Par Romaric Godin  |   |  1514  mots
Manuel Valls demande "des réformes profondes" aux Grecs
En répétant le discours de l'Eurogroupe, le premier ministre français montre une nouvelle fois que la France a renoncé à toute initiative sur le dossier grec. La raison en est le manque d'ambition européenne de son gouvernement.

L'interview qu'a accordée Manuel Valls au quotidien portugais Diario Económico a confirmé la position de la France sur le dossier grec. Cette position, c'est celle de la stratégie du « nœud coulant » : « le temps presse.

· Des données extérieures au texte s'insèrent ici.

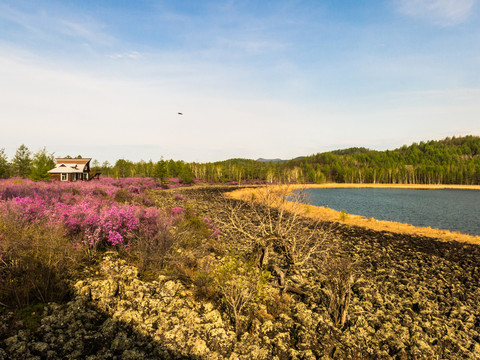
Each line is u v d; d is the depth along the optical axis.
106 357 4.58
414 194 84.31
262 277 7.88
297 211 12.27
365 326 7.25
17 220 8.12
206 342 5.67
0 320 4.54
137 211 11.43
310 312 7.60
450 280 12.12
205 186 89.50
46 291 5.39
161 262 8.56
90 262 7.38
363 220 29.69
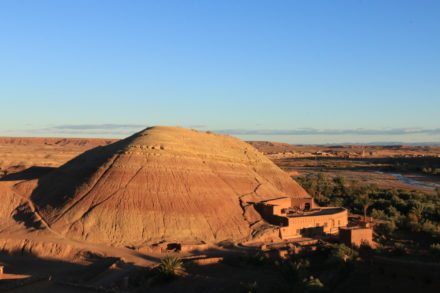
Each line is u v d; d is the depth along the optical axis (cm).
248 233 5684
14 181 6612
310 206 6975
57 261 4669
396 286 2836
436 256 4934
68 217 5509
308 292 3497
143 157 6384
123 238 5231
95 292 3381
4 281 3781
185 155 6744
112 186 5900
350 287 3878
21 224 5572
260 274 4281
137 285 4006
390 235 6047
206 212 5853
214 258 4703
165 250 5059
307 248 5119
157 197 5809
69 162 7150
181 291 3888
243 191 6706
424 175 16188
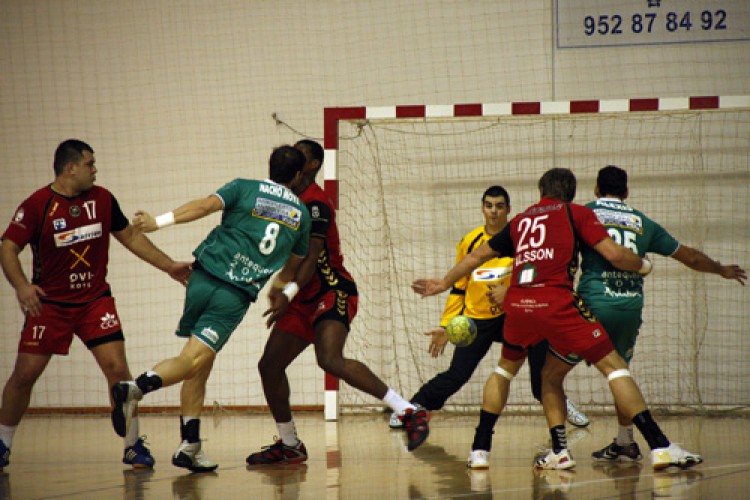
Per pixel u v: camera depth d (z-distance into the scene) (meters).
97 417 18.44
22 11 19.88
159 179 19.42
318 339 10.70
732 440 12.83
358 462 11.12
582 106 16.48
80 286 11.08
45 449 13.18
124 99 19.58
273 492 8.80
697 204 18.05
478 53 18.66
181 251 19.30
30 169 19.80
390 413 18.27
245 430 15.52
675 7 18.12
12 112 19.86
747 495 8.10
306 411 18.75
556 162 18.47
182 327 10.25
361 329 18.80
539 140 18.52
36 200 10.76
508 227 10.45
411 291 18.80
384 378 18.70
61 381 19.39
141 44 19.58
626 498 8.09
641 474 9.64
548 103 16.55
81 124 19.69
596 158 18.36
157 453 12.45
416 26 18.84
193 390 10.34
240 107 19.25
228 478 9.86
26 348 10.98
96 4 19.72
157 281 19.30
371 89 18.92
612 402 17.97
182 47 19.45
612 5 18.30
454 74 18.72
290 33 19.17
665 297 18.17
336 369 10.55
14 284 10.53
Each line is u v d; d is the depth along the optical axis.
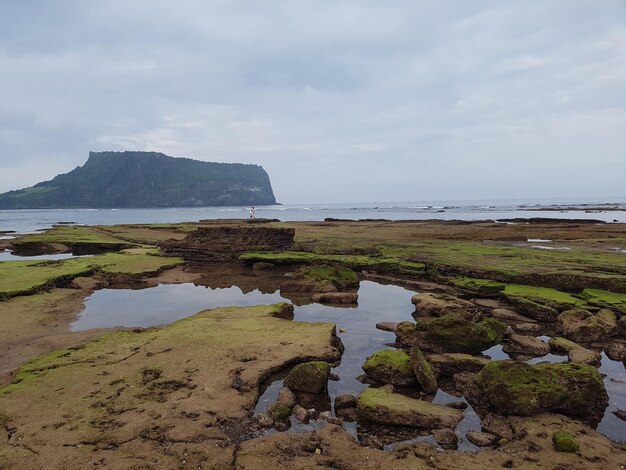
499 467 6.80
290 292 21.17
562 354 12.46
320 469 6.75
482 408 9.02
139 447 7.29
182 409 8.62
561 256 25.75
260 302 19.12
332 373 10.95
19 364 11.52
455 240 38.25
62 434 7.63
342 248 31.55
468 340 12.25
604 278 18.27
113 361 11.11
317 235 43.94
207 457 7.03
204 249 31.59
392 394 9.21
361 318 16.36
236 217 118.06
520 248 30.88
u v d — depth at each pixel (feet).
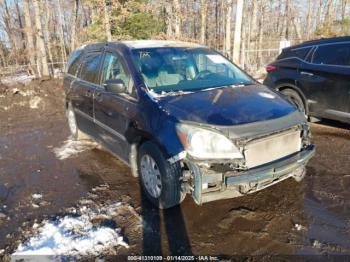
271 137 9.71
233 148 9.17
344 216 10.51
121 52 13.46
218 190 9.46
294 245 9.23
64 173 14.67
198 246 9.33
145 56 13.04
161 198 10.55
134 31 55.67
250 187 9.75
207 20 82.38
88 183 13.55
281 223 10.23
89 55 16.69
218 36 89.30
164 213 10.93
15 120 26.86
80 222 10.57
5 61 66.85
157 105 10.67
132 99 11.84
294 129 10.34
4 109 31.14
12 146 19.21
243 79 13.55
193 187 9.41
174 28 57.62
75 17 72.84
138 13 55.31
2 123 25.90
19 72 58.80
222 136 9.18
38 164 15.90
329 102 18.71
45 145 19.03
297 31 93.91
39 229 10.28
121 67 13.14
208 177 9.16
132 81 12.15
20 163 16.19
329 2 92.84
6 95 34.86
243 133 9.30
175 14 53.52
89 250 9.25
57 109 30.78
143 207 11.38
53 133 21.80
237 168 9.27
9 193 12.94
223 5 76.33
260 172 9.34
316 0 104.78
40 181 13.94
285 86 21.12
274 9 111.14
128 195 12.35
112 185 13.28
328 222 10.21
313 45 19.92
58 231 10.09
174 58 13.41
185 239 9.64
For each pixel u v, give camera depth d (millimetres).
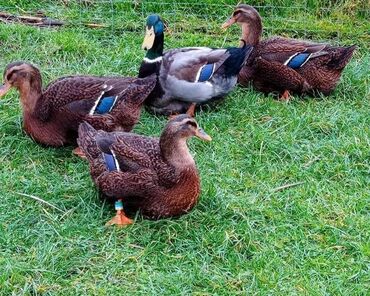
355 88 2562
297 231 1859
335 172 2104
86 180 2027
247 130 2289
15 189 1999
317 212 1936
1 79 2498
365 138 2230
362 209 1950
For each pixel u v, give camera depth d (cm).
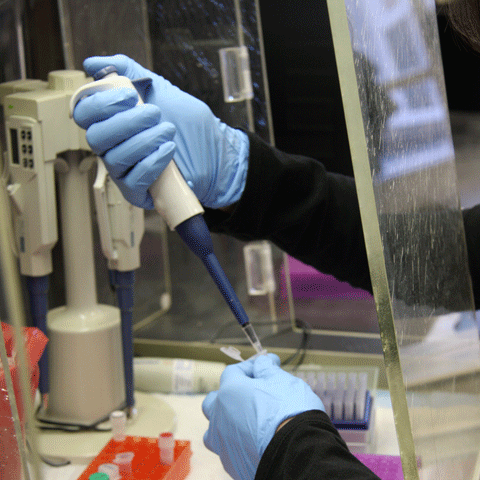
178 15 116
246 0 114
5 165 87
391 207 42
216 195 80
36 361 66
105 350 95
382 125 43
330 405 92
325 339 120
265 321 125
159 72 120
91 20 109
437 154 65
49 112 84
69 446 90
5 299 33
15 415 38
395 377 38
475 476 63
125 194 65
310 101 120
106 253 92
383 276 38
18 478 43
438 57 72
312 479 48
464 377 65
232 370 65
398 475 81
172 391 109
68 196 92
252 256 122
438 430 50
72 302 95
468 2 70
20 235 88
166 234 129
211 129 76
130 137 63
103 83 64
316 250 88
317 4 114
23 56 102
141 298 127
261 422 57
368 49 42
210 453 92
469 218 89
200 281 129
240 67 116
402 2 55
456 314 67
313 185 84
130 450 86
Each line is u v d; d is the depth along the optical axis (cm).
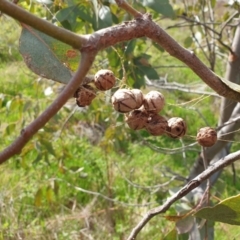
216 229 67
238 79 43
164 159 90
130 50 39
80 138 92
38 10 42
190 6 53
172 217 23
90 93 16
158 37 14
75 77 11
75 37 11
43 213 74
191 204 35
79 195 79
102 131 92
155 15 47
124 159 89
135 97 16
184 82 104
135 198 78
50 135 57
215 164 21
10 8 11
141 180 83
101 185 81
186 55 15
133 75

Dans peu de temps, l'Etat grec devra faire face à des échéances de remboursement importantes. Et les choses sont simples : pour que l'assistance financière puisse fonctionner normalement, le gouvernement grec devra définir rapidement une liste de réformes plus profondes. Il y a des progrès, mais elles sont insuffisantes. » Autrement dit, Manuel Valls s'aligne parfaitement sur les positions du président de l'Eurogroupe, Jeroen Dijsselbloem, lorsque, mi-mars, il expliquait que les pressions sur le financement de l'Etat grec étaient « bienvenues » si elles permettaient « d'accélérer les réformes. »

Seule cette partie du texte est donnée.